In terms of robotics, BCP or PCT seems a lot like Rodney Brooks’ Subsumption Architecture: Eliezer has written a not particularly favourable post about it. It was such an important idea, it formed the basis for nearly all robots for quite a long time. It is an idea he had in the 1980s when we was bitten by a mosquito in Indonesia while on holiday there I believe. At the time, all robots were programmed using rules, probably close to the lookup table approach you mention, and were very slow, and not particularly useful.
Brooks’ idea was to mimic the behaviour of very simple animals and work up to humans (bottom-up approach), rather than the other way around, which was try and create robots from logic given certain situations and rules (top-down approach).
A summary of his ideas is this 1990 paper, Elephants don’t play chess.
I thought it would be interesting to introduce this idea here since subsumption in my mind links with BCP (or PCT) to an important sub-set of the AI world, robotics, which shows clear examples of the theory in practice.
Just to let you know, the main problems that have been found with implementation of subsumption-style AI is that successive layers or heirachies of control get quite difficult to implement. Its major criticism has been although it has led to the ability to create robots that handle real-world environments very well, they tend to ‘think’ on the same level as insects; there are difficulties in implementing higher level thinking, i.e. logic and reasoning.
There is an important difference between hierarchical PCT and subsumption.
In subsumption, higher-level controllers operate instead of lower-level controllers. When a higher-level controller needs to do something, it overrides lower-level controllers in order to do it. The robot senses an obstacle, so the “walk forwards” code is suspended while the “avoid obstacle” code takes over driving the legs.
In HPCT, higher-level controllers operate by means of lower-level controllers. When a higher-level controller needs to do something, it does so by setting reference levels for lower-level controllers. When the robot encounters an obstacle, the reference for desired direction of motion is changed, and the walk controllers continue to do their job with a different set of reference signals. The obstacle-avoidance controller does not even need to know whether the robot is on legs or wheels, only that it can send a signal “go in this direction” and it will happen. Each layer of controllers, in effect, implements a set of virtual actuators for the next level up to use.
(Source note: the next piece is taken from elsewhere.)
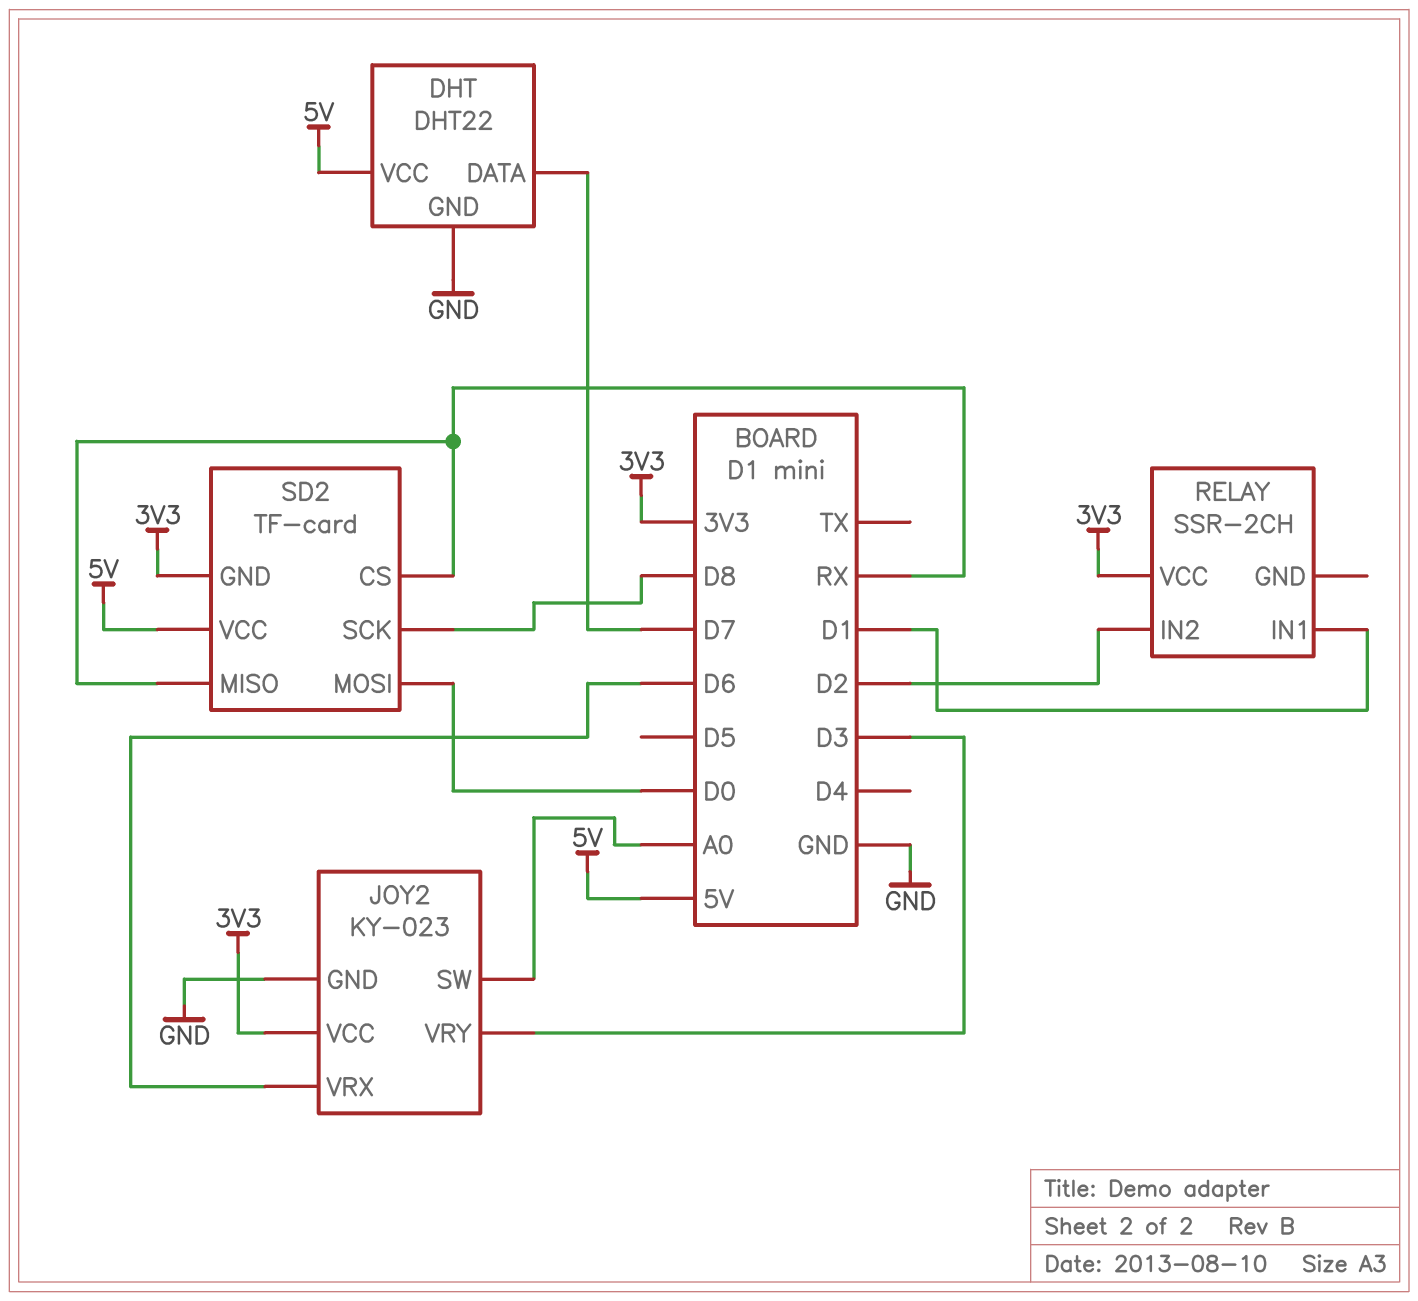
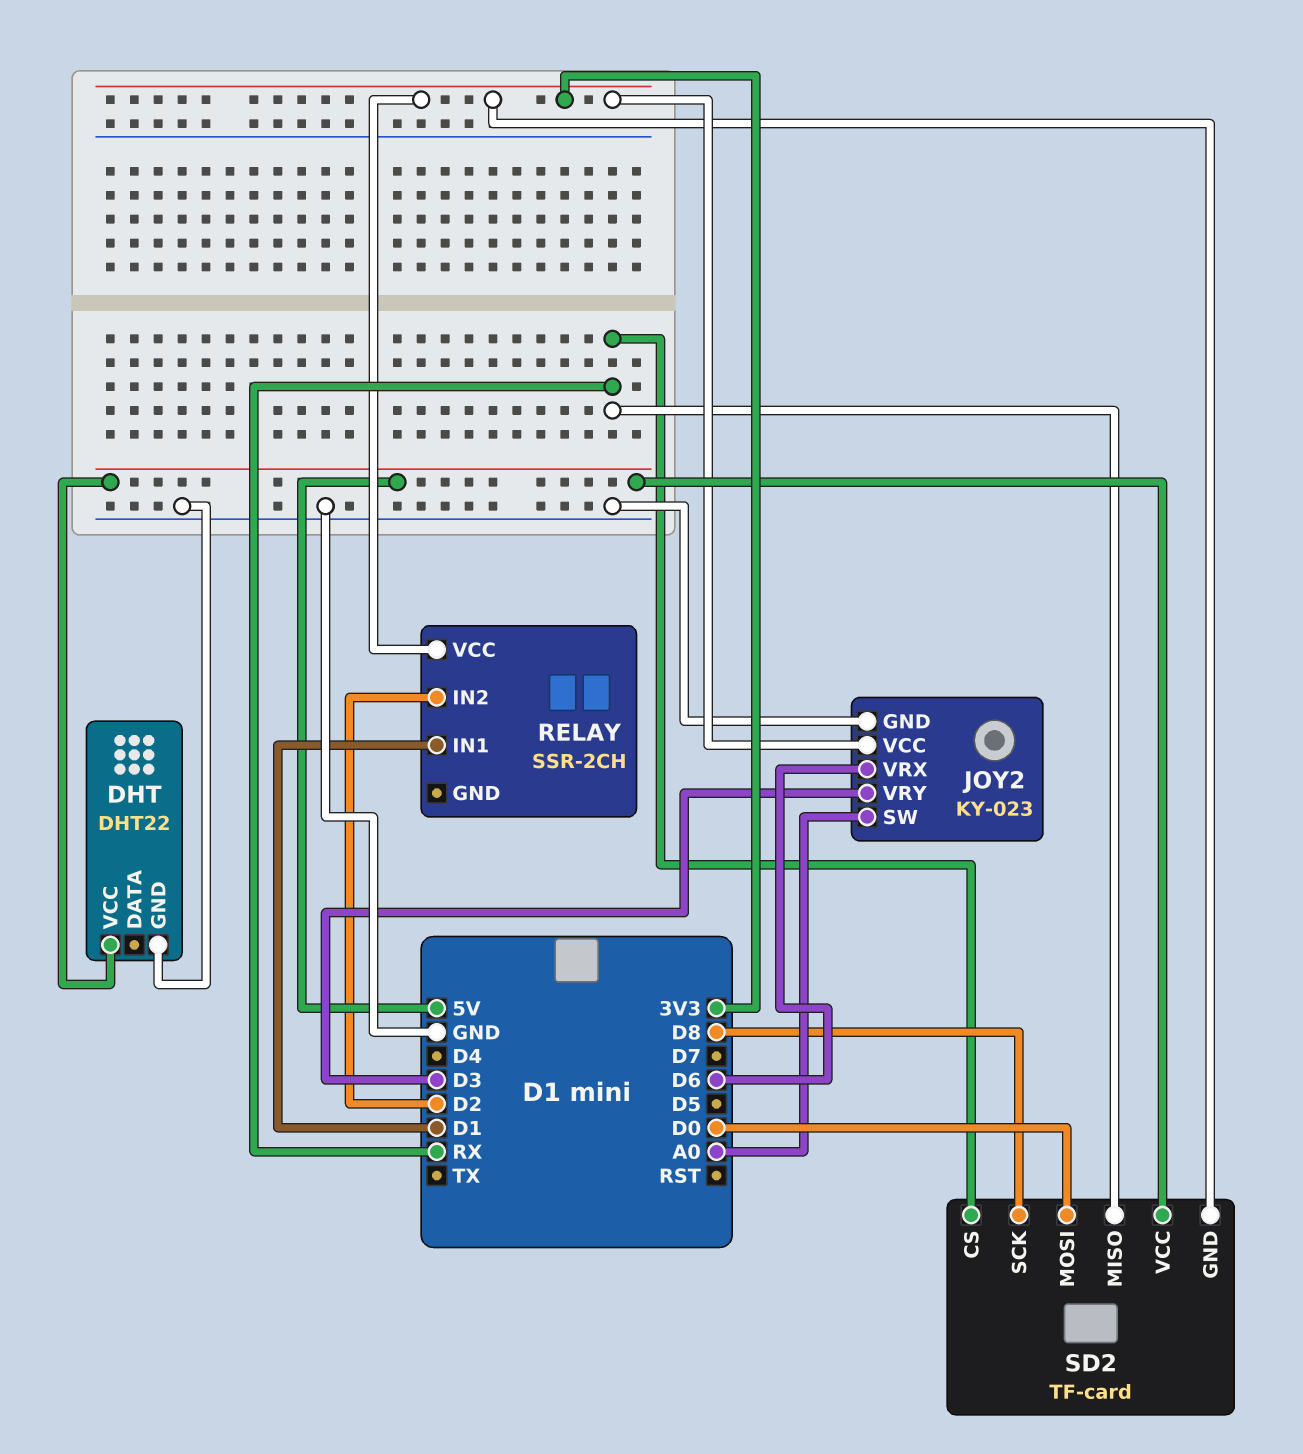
DHT pin DATA: D7 -> none

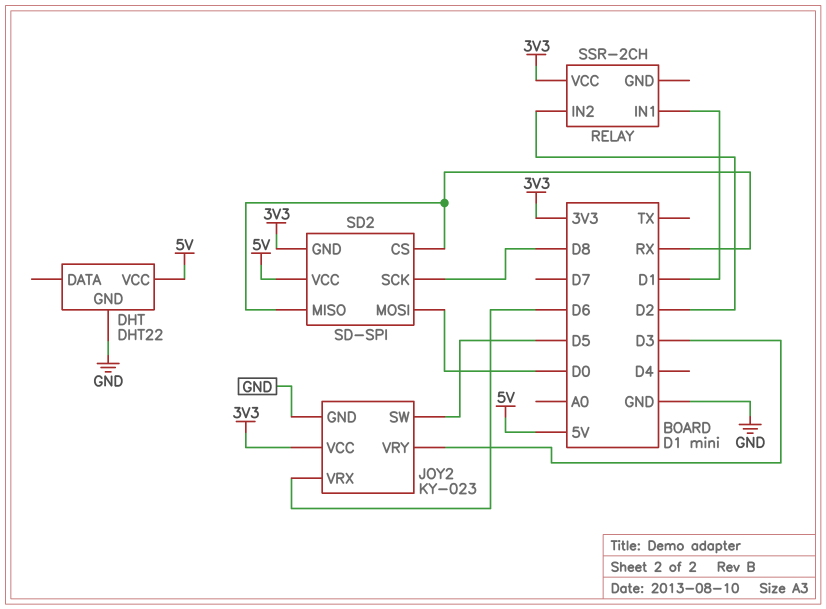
JOY2 pin SW: A0 -> D5
SD2: TF-card -> SD-SPI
In terms of robotics, BCP or PCT seems a lot like Rodney Brooks’ Subsumption Architecture: Eliezer has written a not particularly favourable post about it. It was such an important idea, it formed the basis for nearly all robots for quite a long time. It is an idea he had in the 1980s when we was bitten by a mosquito in Indonesia while on holiday there I believe. At the time, all robots were programmed using rules, probably close to the lookup table approach you mention, and were very slow, and not particularly useful. Brooks’ idea was to mimic the behaviour of very simple animals and work up to humans (bottom-up approach), rather than the other way around, which was try and create robots from logic given certain situations and rules (top-down approach). A summary of his ideas is this 1990 paper, Elephants don’t play chess. I thought it would be interesting to introduce this idea here since subsumption in my mind links with BCP (or PCT) to an important sub-set of the AI world, robotics, which shows clear examples of the theory in practice. Just to let you know, the main problems that have been found with implementation of subsumption-style AI is that successive layers or heirachies of control get quite difficult to implement. Its major criticism has been although it has led to the ability to create robots that handle real-world environments very well, they tend to ‘think’ on the same level as insects; there are difficulties in implementing higher level thinking, i.e. logic and reasoning.
There is an important difference between hierarchical PCT and subsumption.
In subsumption, higher-level controllers operate instead of lower-level controllers. When a higher-level controller needs to do something, it overrides lower-level controllers in order to do it. The robot senses an obstacle, so the “walk forwards” code is suspended while the “avoid obstacle” code takes over driving the legs.
In HPCT, higher-level controllers operate by means of lower-level controllers. When a higher-level controller needs to do something, it does so by setting reference levels for lower-level controllers. When the robot encounters an obstacle, the reference for desired direction of motion is changed, and the walk controllers continue to do their job with a different set of reference signals. The obstacle-avoidance controller does not even need to know whether the robot is on legs or wheels, only that it can send a signal “go in this direction” and it will happen. Each layer of controllers, in effect, implements a set of virtual actuators for the next level up to use.